Bedlam’s “Crucible,” which opened Thursday at Off Broadway’s Connelly Theater, presents the story of the 17th-century Salem witch trials straight, with no frills — and no obvious attempts to draw parallels to either the McCarthy era in which Miller wrote the play or any modern political or social currents.
Credit goes to the first-rate cast, many of them Bedlam regulars, led by Ryan Quinn as reluctant hero John Proctor — who comes to regret his affair with a teenage girl, Abigail (Truett Felt), when she leads the wave of witchcraft accusations that soon target his own wife (Susannah Millonzi). Quinn captures Proctor in all his contradictions, a decent man who has done wrong and now struggles to make up for his sins in a hypocritical society where the right path is anything but clear.
As the Rev. John Hale, a learned expert brought into Salem when the first accusations surface, Bedlam artistic director Eric Turner presents a similar study in decency struggling in the midst of outrageous indecency. Even the villains of the piece get a fair shake: Paul Lazar’s Judge Thomas Danforth has a by-the-book approach to piety and jurisprudence that leads him to a blind allegiance to the flawed legal system where the accused can only be saved from execution by swearing false confessions of wrongdoing. He may remind you of that Fox News-loving uncle who just can’t be shaken from his prescribed talking points.
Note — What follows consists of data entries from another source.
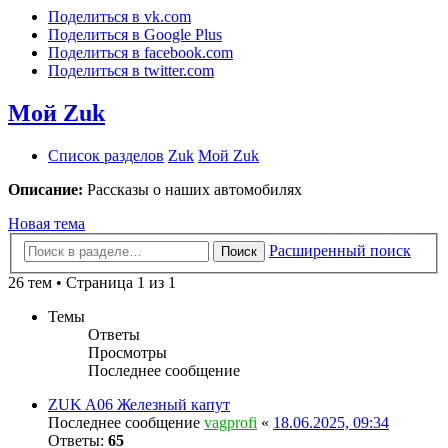
Поделиться в vk.com
Поделиться в Google Plus
Поделиться в facebook.com
Поделиться в twitter.com
Мой Zuk
Список разделов
Zuk
Мой Zuk
Описание:
Рассказы о наших автомобилях
Новая тема
Расширенный поиск
Поиск
26 тем • Страница 1 из 1
Темы
Ответы
Просмотры
Последнее сообщение
ZUK A06 Железный капут
Последнее сообщение
vagprofi
«
18.06.2025, 09:34
Ответы:
65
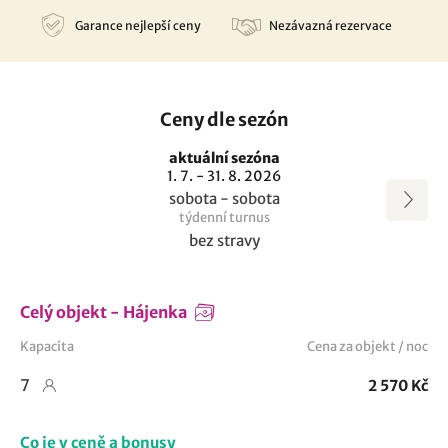
Garance nejlepší ceny
Nezávazná rezervace
Ceny dle sezón
aktuální sezóna
1. 7. - 31. 8. 2026
sobota - sobota
týdenní turnus
bez stravy
Celý objekt - Hájenka
Kapacita
Cena za objekt / noc
7
2 570 Kč
Co je v ceně a bonusy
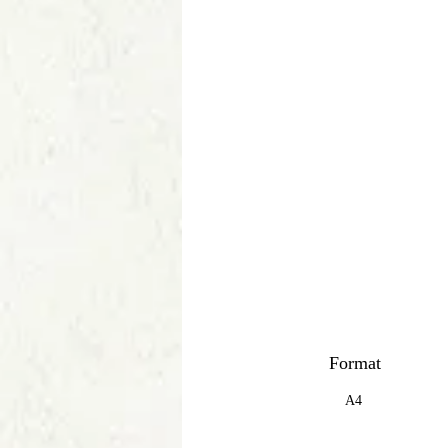
Format
A4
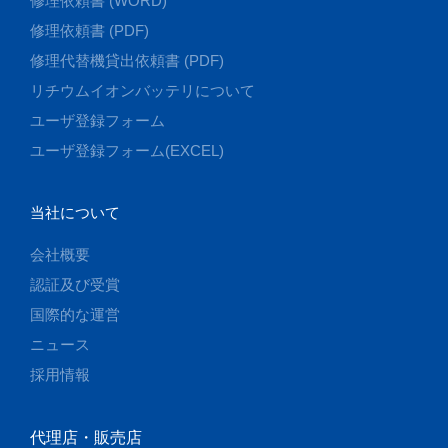
修理依頼書 (WORD)
修理依頼書 (PDF)
修理代替機貸出依頼書 (PDF)
リチウムイオンバッテリについて
ユーザ登録フォーム
ユーザ登録フォーム(EXCEL)
当社について
会社概要
認証及び受賞
国際的な運営
ニュース
採用情報
代理店・販売店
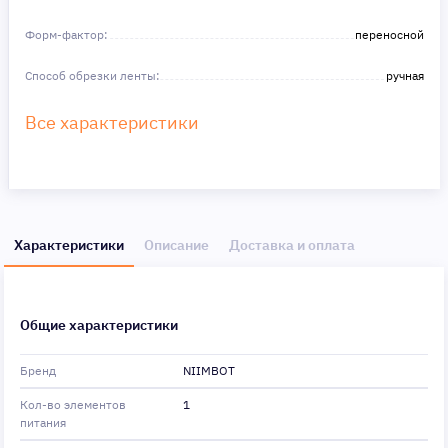
Форм-фактор:
переносной
Способ обрезки ленты:
ручная
Все характеристики
Характеристики
Описание
Доставка и оплата
Общие характеристики
Бренд
NIIMBOT
Кол-во элементов
1
питания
At just under three hours, “The Crucible” can be a long sit — and may seem longer because the audience are often seated in wooden, cushion-less slat-back chairs close to the stage. Those chairs sometimes double as jail cells in John McDermott’s set design, which relies heavily on thrift-store furniture. The production also features simple costumes (by Charlotte Palmer-Lane) and handheld lights (including a key night-time confrontation illuminated only by flashlights).
Despite the stripped-down simplicity of Bedlam’s approach, or perhaps because of it, the power of Miller’s story remains vitally and viscerally intact.